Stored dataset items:
==========
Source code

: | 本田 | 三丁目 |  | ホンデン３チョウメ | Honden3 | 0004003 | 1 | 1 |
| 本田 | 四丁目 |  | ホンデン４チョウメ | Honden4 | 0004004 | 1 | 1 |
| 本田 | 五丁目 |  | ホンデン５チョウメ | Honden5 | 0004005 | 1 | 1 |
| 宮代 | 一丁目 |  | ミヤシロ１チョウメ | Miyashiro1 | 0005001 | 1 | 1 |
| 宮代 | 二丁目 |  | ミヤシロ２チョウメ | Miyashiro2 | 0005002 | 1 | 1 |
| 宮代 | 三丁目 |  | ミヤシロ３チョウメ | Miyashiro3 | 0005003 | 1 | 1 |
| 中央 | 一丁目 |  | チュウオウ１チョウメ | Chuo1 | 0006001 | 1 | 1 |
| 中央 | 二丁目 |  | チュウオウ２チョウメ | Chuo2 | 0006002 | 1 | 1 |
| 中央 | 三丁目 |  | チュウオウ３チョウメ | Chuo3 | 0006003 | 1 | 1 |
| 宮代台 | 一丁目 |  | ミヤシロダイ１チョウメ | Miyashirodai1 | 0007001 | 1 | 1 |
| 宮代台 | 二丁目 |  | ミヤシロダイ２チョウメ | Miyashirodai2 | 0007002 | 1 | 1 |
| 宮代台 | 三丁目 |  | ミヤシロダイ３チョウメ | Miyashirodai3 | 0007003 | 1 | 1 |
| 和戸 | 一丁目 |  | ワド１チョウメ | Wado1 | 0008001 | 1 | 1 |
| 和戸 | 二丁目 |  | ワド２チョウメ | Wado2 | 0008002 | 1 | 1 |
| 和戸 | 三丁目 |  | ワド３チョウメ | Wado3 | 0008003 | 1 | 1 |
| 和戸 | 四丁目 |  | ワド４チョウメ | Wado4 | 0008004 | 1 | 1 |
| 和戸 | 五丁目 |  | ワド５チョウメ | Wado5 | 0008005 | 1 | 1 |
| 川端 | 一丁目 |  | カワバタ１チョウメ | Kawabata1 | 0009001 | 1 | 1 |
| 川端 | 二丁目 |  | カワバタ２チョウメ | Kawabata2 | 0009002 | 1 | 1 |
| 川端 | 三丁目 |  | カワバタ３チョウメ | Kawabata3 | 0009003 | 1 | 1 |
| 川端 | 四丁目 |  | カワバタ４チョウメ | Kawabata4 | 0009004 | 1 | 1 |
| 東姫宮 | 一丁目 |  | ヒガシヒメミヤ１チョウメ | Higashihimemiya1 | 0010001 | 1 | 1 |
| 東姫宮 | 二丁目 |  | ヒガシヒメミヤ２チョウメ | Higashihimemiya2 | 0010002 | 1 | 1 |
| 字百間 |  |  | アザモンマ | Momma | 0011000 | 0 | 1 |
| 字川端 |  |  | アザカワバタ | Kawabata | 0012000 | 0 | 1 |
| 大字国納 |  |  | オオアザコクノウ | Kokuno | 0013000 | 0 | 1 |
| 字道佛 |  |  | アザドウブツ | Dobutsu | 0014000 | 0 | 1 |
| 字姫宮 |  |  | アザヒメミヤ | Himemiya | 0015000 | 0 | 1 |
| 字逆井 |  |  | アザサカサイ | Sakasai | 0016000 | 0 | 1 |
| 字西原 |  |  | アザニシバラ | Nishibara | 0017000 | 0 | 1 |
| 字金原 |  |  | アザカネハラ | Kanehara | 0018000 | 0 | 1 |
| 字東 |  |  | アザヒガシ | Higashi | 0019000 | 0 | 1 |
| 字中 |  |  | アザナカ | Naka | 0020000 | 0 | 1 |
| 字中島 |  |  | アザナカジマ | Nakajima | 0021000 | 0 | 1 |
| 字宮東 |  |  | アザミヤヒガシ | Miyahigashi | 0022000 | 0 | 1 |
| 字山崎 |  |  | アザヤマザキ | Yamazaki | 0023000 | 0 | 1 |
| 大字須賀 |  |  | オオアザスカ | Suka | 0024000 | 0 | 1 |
==========
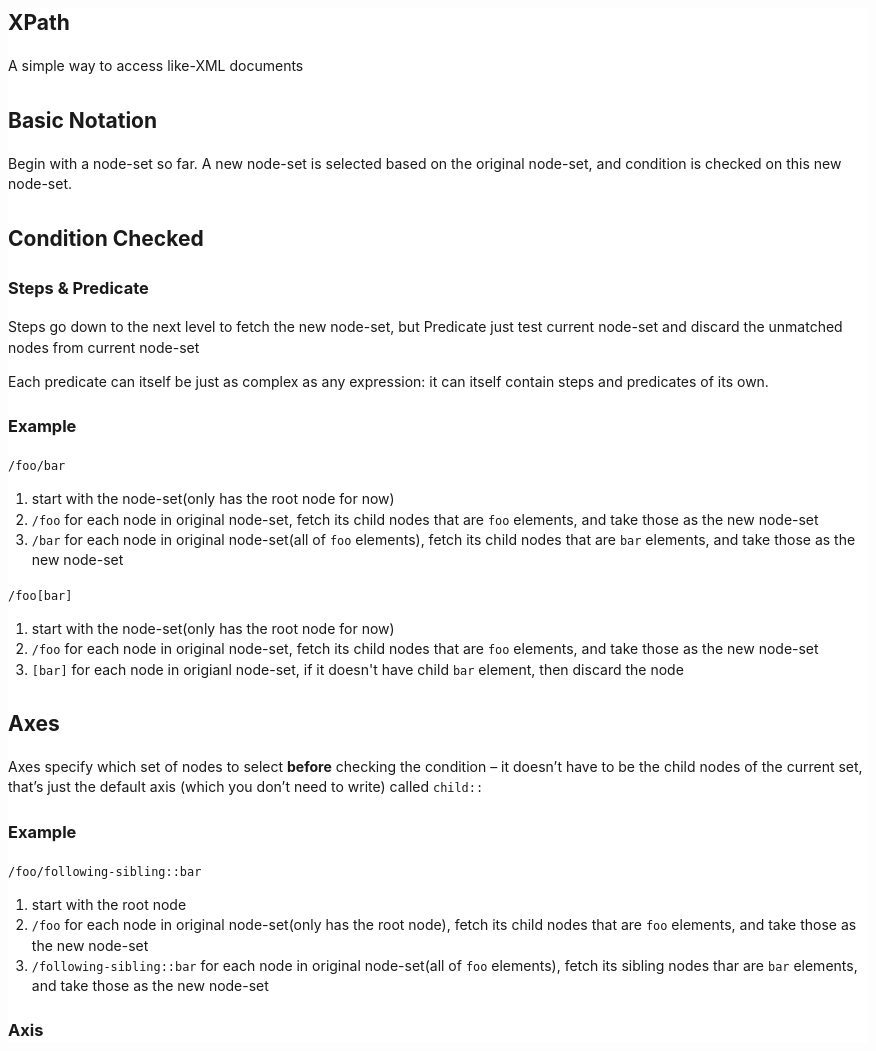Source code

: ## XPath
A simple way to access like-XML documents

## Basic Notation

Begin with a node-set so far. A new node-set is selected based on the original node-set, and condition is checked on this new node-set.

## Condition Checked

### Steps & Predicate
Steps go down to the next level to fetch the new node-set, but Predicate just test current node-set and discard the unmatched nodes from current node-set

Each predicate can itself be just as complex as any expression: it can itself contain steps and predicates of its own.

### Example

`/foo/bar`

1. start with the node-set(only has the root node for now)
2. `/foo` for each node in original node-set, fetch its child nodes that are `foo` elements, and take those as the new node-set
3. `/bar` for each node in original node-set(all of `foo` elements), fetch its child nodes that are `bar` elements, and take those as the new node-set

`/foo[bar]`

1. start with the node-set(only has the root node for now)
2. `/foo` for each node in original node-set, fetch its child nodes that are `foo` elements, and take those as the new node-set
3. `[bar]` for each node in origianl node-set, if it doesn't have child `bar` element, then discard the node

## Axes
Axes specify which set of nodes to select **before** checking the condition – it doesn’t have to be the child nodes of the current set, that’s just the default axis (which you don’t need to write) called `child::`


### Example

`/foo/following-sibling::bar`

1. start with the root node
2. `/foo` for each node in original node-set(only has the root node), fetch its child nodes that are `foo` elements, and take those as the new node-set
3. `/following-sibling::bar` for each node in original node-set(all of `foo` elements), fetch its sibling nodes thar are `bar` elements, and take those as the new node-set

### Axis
==========
Which lines of the listing contain the word "Axes"? Filter the listing down to those lines and copy each one out.

## Axes
Axes specify which set of nodes to select **before** checking the condition – it doesn’t have to be the child nodes of the current set, that’s just the default axis (which you don’t need to write) called `child::`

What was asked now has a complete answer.